Usually these are small enough things to fit into a calendar week, and at the end of each project I'll be publishing a post like today's with expectations and achievements thus far.
What do I mean by that? It's going to be a server (initially – one of the Raspberry Pi systems in my home office) for collecting logs from the rest of my home office, automation, Unix Tutorial group and hosting/troubleshooting systems.
Main benefits of centralising logs are:
- easier and quicker access to logs – no need to log into each system
- greater flexibility reviewing logs – sometimes a quick grep across the same log on all the systems will reveal far more than looking at each individual log
- better understanding of fundamental issues – if something is too noisy with logs, this is usually a good thing: there are issues that need to be fixed, rather than alers to be muted or individual servers to be ignored
- easier analysis – you can forward all the logs into ELK (Elastic, Logstash, Kibana) setup to gain instant visualisation, etc
- robust incident response – sometimes issues are so sever that your servers go offline or disks fail or data gets lost. Having a copy of all the important logs stored elsewhere (on your centalised logs server) will be a great tool for incident response
Now, I'm also a DataDog user myself so I realise this mini-project is a reinvention of a whell in some ways, but it seems like both a fun way to spend a few geeky evenings and a great way to improve my RSyslog understanding which I need for other projects.
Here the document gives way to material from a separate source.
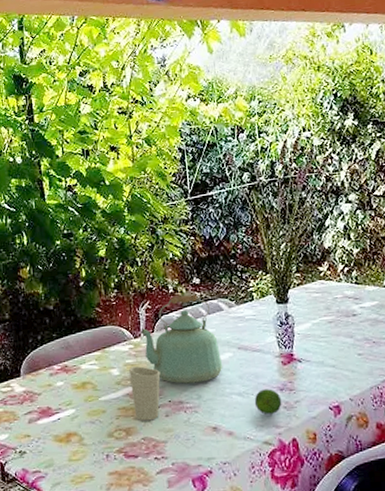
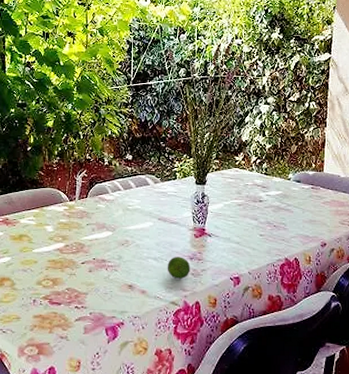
cup: present [129,366,161,421] -> none [62,226,89,274]
kettle: present [140,294,223,384] -> none [75,168,144,245]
My Plan for Centalised RSyslog Setup
I'm doing the following so far, let me know if you think I'm missing a step or two:
- attach a USB stick to my Raspberry Pi for logs storage – always good to have logs on a separate filesystem, so if it gets 100% full you don't impact the root filesystem
- install rsyslog from standard Raspbian repos
- open external port on my Internet router and allow RSyslog traffic on it
- setup self-signed CA authority and generate keys/certs for RSyslog clients
- setup encryption for shipping logs safely (TLS) – wonder if this will be taking a serious toll on my Raspberry Pi's CPU
- configure RSyslog to create separate log file for each server
- update RSyslog on each of the monitored servers to ship logs to my home office log collector
- log each RSyslog client into separate hostname based file
- possibly take it even further and filter logs by application or message content
- setup real-time monitoring of syslog logs with grc colouriser
- write a bunch of Python scripts for assessing log volumes and predict storage requirements
I'll update this post when I'm done.